Hello!!!

I am looking at the following exercise:

Let $b=r_0, r_1, r_2, \dots$ be the successive remainders in the Euclidean algorithm applied to $a$ and $b$. Show that after every two steps, the remainder is reduced by at least one half. In other words, verify that $$r_{i+2}< \frac{1}{2} r_i \ ,\text{ for every } i=0,1,2, \dots$$

Conclude that the Euclidean algorithm terminates in at most $2 \log_2{(b)}$ steps, where $\log_{2}$ is the logarithm to the base $2$. In particular, show that the number of steps is at most seven times the number of digits in $b$. [ Hint: What is the value of $\log_2{10}$ ?]

I have tried the following:

The general formula for $r_{i-1}$ in the Euclidean algorithm is the following:

$$r_{i-1}=q_{i+1} r_i+r_{i+1}$$

So we have: $r_i=q_{i+2} r_{i+1}+r_{i+2} \\=q_{i+2}(q_{i+3} r_{i+2}+r_{i+3})+r_{i+2} \\=q_{i+2} q_{i+3} r_{i+2} +q_{i+2} r_{i+3}+r_{i+2}\\ \geq r_{i+2}+q_{i+2} r_{i+3}+r_{i+2} \\=2r_{i+2}+q_{i+2} r_{i+3}> 2r_{i+2}$

So it follows that $r_{i+2}<\frac{1}{2} r_i$.

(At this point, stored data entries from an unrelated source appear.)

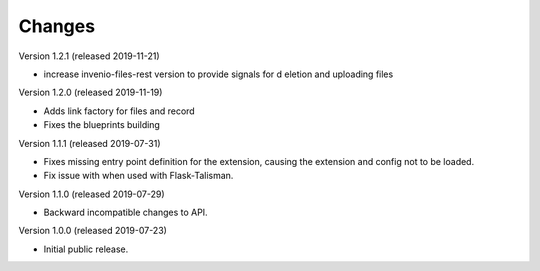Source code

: ..
    This file is part of Invenio.
    Copyright (C) 2016-2019 CERN.

    Invenio is free software; you can redistribute it and/or modify it
    under the terms of the MIT License; see LICENSE file for more details.



Changes
=======

Version 1.2.1 (released 2019-11-21)

- increase invenio-files-rest version to provide signals for d
  eletion and uploading files

Version 1.2.0 (released 2019-11-19)

- Adds link factory for files and record
- Fixes the blueprints building

Version 1.1.1 (released 2019-07-31)

- Fixes missing entry point definition for the extension, causing the extension
  and config not to be loaded.
- Fix issue with when used with Flask-Talisman.

Version 1.1.0 (released 2019-07-29)

- Backward incompatible changes to API.

Version 1.0.0 (released 2019-07-23)

- Initial public release.
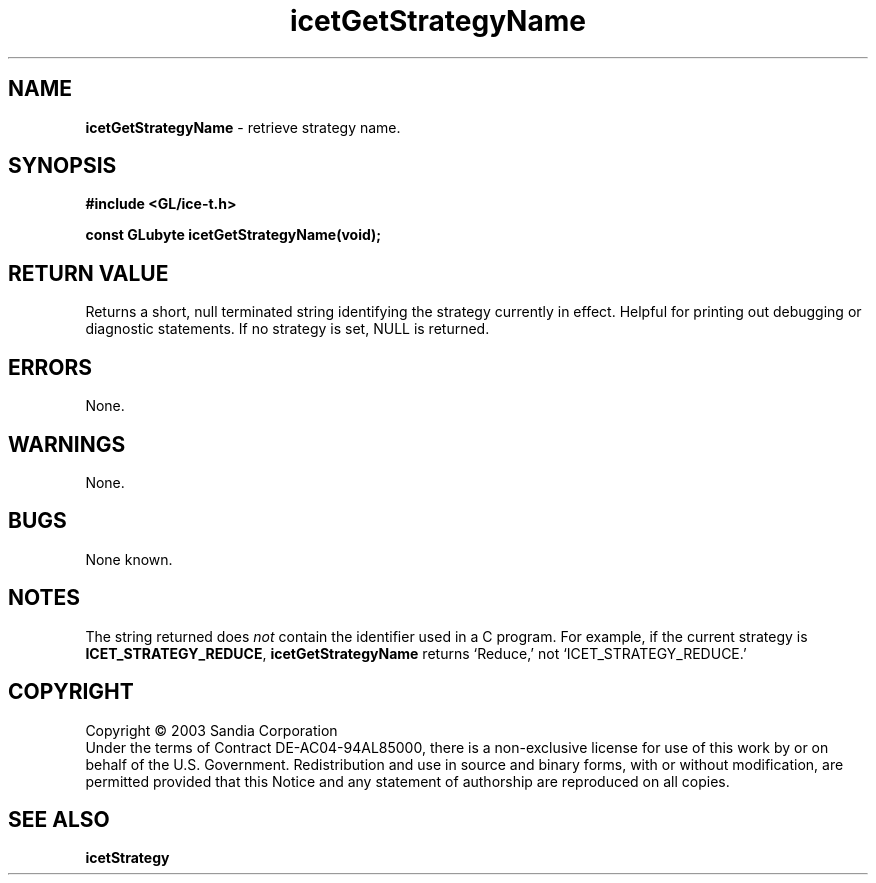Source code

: .\" -*- nroff -*-
.ig
Documentation for the Image Composition Engine for Tiles (ICE-T).

Copyright (C) 2000-2002 Sandia National Laboratories

$Id: icetGetStrategyName.3,v 1.1 2003-06-17 18:38:54 andy Exp $
..
.TH icetGetStrategyName 3 "June 11, 2003" "Sandia National Labs" "ICE-T Reference"
.SH NAME
.B icetGetStrategyName
\- retrieve strategy name.
.SH SYNOPSIS
.nf
.B #include <GL/ice-t.h>
.sp
.BI "const GLubyte icetGetStrategyName(void);"
.fi
.SH RETURN VALUE
Returns a short, null terminated string identifying the strategy currently
in effect.  Helpful for printing out debugging or diagnostic statements.
If no strategy is set, NULL is returned.
.SH ERRORS
None.
.SH WARNINGS
None.
.SH BUGS
None known.
.SH NOTES
The string returned does
.I not
contain the identifier used in a C program.  For example, if the current
strategy is
.BR ICET_STRATEGY_REDUCE ", " icetGetStrategyName
returns `Reduce,' not `ICET_STRATEGY_REDUCE.'
.SH COPYRIGHT
Copyright \(co 2003 Sandia Corporation
.br
Under the terms of Contract DE-AC04-94AL85000, there is a non-exclusive
license for use of this work by or on behalf of the U.S. Government.
Redistribution and use in source and binary forms, with or without
modification, are permitted provided that this Notice and any statement of
authorship are reproduced on all copies.
.SH SEE ALSO
.BR icetStrategy


\" These are emacs settings that go at the end of the file.
\" Local Variables:
\" writestamp-format:"%B %e, %Y"
\" writestamp-prefix:"3 \""
\" writestamp-suffix:"\" \"Sandia National Labs\""
\" End:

As for the number of steps, I have thought the following:

We have that $b=r_0>2r_2> 4r_4>8r_6> \dots> 2^m r_{2m}$

The Euclidean algorithm terminates when we find a remainder that is equal to zero.

So we check when $r_{2m}<1$.

$r_{2m}<1 \Rightarrow 2^m r_{2m}<2^m$.

We also have that $2^m r_{2m}<b$.

But from these two inequalities, we cannot find a relation between $m$ and $b$, can we?